Explosiones indeseables

Covey propone, que en muchos eventos que nos causan malestar, parte del malestar nos lo causamos nosotros mismos. En una presa de tránsito, los minutos perdidos constituyen la causa del malestar. Pero si a eso sumamos el mal humor, la descortesía con otros conductores, el lenguaje grosero con los acompañantes y los golpes al volante, estamos ante una confirmación de la afirmación de Covey de que de todo el malestar, 10% tiene causas reales y 90% nos lo fabricamos nosotros.

Hay un efecto apalancamiento en todo esto. En el estadio o ante el televisor, el error que comete el jugador de su equipo, causa en algunos espectadores un aspaviento desproporcionado.El que hace unos minutos era una estrella, de pronto se convierte en un paria. La derrota del equipo –un evento negativo- produce mal humor generalizado, un poco de depresión y deseos de que nadie se nos acerque a comentar el partido.

¿Qué gana con enojarse? Se escucha decir a las madres de hijos irascibles. Y podríamos pensar que todos los que se enojan, y en general, todos los que amplifican el efecto de un evento adverso, saben muy bien que nada ganan con el aspaviento. Entonces ¿Por qué seguimos reaccionando explosivamente a esos eventos?

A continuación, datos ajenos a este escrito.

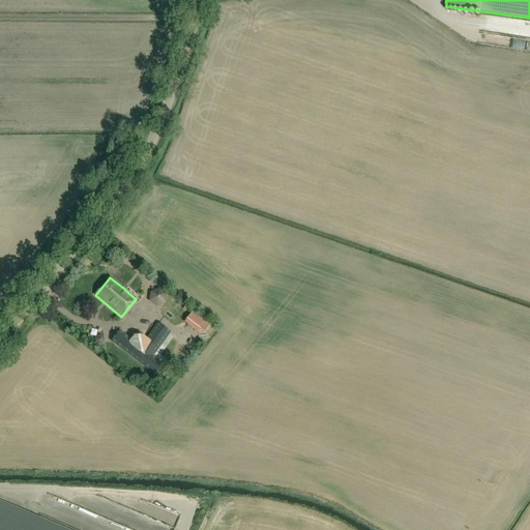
[(159,291),(152,294),(151,302),(158,306),(166,303),(167,295),(159,291)]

Seguramente, primero por hábito. El hábito –mal hábito en este caso- es un surco pre definido, por donde discurre el comportamiento, impulsado por algo semejante a la fuerza de gravedad.En segundo lugar, por refuerzo del medio. Hay jefes y padres explosivos cuyo comportamiento se ve reforzado por el temor o la cautela que generan, la cual podrían entender como respeto, sin reparar en que temor y respeto es una mezcla inestable e indeseable.

¿Cómo cambiar?Es largo el camino, pero sin duda empieza por darse cuenta de cuáles eventos y cuáles circunstancias disparan reacciones más notorias. Y cuál es la fantasía que se tiene sobre la utilidad de la explosión. Esa conciencia hará que el golpe de adrenalina del próximo evento, encuentre formas de expresión más civilizadas.